Первый удар киркой в мерзлую землю оглушил его, словно выстрел. Земля не поддавалась. Она была твердой, как сталь, холодной, как предательство. В глазах стоял туман, а в мышцах – непривычная боль. Он, привыкший к чертежной доске и строительным расчетам, никогда не испытывал такой физической нагрузки. Он еще не знал, что этот удар киркой станет его каждодневным проклятьем, что руки покроются незаживающими язвами, что спина согнется под тяжестью непосильной работы, а надежда будет таять быстрее, чем лед в его миске с баландой.

Жизнь в неотапливаемых бараках вдоль строящейся узкоколейной дороги была не просто тяжелой – это была постоянная, изнурительная борьба за выживание. Бараки, сколоченные из сырых досок, продувались всеми ветрами, и даже жалкие попытки законопатить щели тряпками и мхом не спасали от пронизывающего холода.

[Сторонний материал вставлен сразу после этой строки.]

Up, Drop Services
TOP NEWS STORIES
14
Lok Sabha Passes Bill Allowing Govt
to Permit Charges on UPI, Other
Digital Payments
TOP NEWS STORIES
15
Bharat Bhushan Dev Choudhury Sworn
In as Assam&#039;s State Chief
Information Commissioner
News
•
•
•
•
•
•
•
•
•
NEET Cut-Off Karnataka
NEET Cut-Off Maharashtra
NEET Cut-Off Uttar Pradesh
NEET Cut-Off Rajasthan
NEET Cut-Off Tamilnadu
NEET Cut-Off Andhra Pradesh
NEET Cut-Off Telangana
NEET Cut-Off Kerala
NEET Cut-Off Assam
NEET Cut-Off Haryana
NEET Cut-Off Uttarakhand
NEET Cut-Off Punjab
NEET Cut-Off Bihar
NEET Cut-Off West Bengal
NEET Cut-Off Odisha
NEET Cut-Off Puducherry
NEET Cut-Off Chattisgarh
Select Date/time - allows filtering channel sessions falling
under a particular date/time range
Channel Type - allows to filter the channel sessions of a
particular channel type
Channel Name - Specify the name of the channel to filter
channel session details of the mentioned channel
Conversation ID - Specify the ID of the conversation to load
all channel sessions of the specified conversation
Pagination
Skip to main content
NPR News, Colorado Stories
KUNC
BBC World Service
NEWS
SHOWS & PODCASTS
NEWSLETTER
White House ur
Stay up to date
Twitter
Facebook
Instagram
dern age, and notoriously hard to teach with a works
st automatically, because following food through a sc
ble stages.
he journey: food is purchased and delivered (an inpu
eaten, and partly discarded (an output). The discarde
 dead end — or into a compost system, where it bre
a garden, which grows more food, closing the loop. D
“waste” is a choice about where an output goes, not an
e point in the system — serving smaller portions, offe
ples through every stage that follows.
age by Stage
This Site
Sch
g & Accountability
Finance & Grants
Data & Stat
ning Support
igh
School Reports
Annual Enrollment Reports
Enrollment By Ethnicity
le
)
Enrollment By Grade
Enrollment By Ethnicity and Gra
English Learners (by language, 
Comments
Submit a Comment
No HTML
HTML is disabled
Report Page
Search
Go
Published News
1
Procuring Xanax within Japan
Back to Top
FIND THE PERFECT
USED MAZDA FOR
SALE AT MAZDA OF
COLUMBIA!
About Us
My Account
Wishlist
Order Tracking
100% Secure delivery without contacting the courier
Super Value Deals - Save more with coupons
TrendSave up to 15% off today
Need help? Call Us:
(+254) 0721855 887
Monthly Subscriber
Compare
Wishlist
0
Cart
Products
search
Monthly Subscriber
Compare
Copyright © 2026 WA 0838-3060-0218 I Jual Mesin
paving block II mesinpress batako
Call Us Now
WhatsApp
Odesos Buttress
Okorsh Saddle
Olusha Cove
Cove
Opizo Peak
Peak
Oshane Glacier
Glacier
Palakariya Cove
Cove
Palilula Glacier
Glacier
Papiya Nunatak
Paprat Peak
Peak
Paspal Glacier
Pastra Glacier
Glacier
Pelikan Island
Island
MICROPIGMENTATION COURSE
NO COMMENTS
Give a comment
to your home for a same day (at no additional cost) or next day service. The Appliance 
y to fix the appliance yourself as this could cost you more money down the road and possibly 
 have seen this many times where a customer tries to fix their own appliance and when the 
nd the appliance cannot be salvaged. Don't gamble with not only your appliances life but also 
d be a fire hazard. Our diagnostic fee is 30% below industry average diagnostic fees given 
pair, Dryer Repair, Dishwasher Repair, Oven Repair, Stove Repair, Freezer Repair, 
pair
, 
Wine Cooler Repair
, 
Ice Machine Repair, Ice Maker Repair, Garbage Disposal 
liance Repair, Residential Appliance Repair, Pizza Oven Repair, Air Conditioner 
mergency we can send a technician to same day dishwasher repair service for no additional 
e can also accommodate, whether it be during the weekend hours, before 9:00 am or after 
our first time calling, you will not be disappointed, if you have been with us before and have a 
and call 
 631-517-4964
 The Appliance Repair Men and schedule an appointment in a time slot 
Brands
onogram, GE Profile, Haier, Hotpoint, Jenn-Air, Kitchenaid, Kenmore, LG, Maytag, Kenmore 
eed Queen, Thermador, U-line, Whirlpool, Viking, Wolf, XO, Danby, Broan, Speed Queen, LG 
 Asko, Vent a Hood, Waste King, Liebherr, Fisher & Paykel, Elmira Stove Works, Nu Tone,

Алексей привык к запаху смерти, пропитавшему каждый уголок этого проклятого места. Сначала его тошнило от одного вида мертвых тел, но со временем даже это чувство притупилось. Смерть здесь была везде: в пустых глазах обессилевших заключенных, в кашле, раздирающем легкие по ночам, в каждом вздохе, словно последнем.

Он видел, как люди умирали мучительно и быстро, от голода, превращающего их в ходячие скелеты, от холода, сковывающего тела до хруста, от непосильного труда, ломающего хребты и разрывающего сердца, от болезней, свирепствующих в бараках, словно голодные звери.

Помнил, как старый шахтер, Федор, с которым он делил нары, тихо угас за несколько дней. Еще вчера он что-то бормотал про родных, про дом, а сегодня утром его тело, исхудалое и бесчувственное, лежало рядом.

– Эх, Алексей, не дождался я весны, видать… – прошептал он как-то ночью, задыхаясь от кашля. – Скажи там моим, Марии и детишкам… чтоб не горевали сильно. И чтоб помнили… что я их любил.

И больше Федор не проронил ни слова. Только хрипел и кашлял, пока смерть не забрала его в свои ледяные объятия.

Он видел, как тела вывозили на санях, словно дрова, бесцеремонно сбрасывая в глубокие ямы, которые зимой копать было особенно тяжело. Снег засыпал лица, заметая следы их короткой и несправедливой жизни. Хоронить здесь было некому и незачем. Имена забывались, словно их никогда и не существовало. Они становились просто номерами в бесконечном списке жертв.

Смерть здесь была обыденностью, почти привычным явлением. Никто не плакал, не молился, не произносил прощальных слов. Просто забирали тело, и на освободившееся место ложился новый обреченный. Жизнь продолжалась, хотя жизнью это назвать было сложно.

Однажды, наблюдая за тем, как увозят очередного умершего, Алексей услышал разговор двух надзирателей.

– Еще один сдох, – лениво сказал один. – На одного меньше кормить.

– Да плевать, – ответил другой.

Эти слова, циничные и жестокие, словно удар кнутом, хлестнули Алексея по лицу. Он понял, что для этих людей заключенные – не люди, а просто расходный материал, цифры в отчете.

Смерть забирала слабых, больных, обессиленных, оставляя в живых лишь тех, кто обладал невероятной стойкостью духа и физической выносливостью. Но, несмотря на все ужасы, которые он видел вокруг, в глубине души Алексея еще теплилась надежда. Он верил, что рано или поздно этот кошмар закончится, что он сможет вернуться к своим любимым, что он сможет начать новую жизнь. И эта вера помогала ему держаться, не сломаться, не сдаться. Она была его единственным спасением в этом аду.

Эти картины смерти, эти страдания, эти ежедневные потери закаляли его характер. Он становился жестче, выносливее, безжалостнее к себе. Он учился подавлять свои эмоции, скрывать свою боль.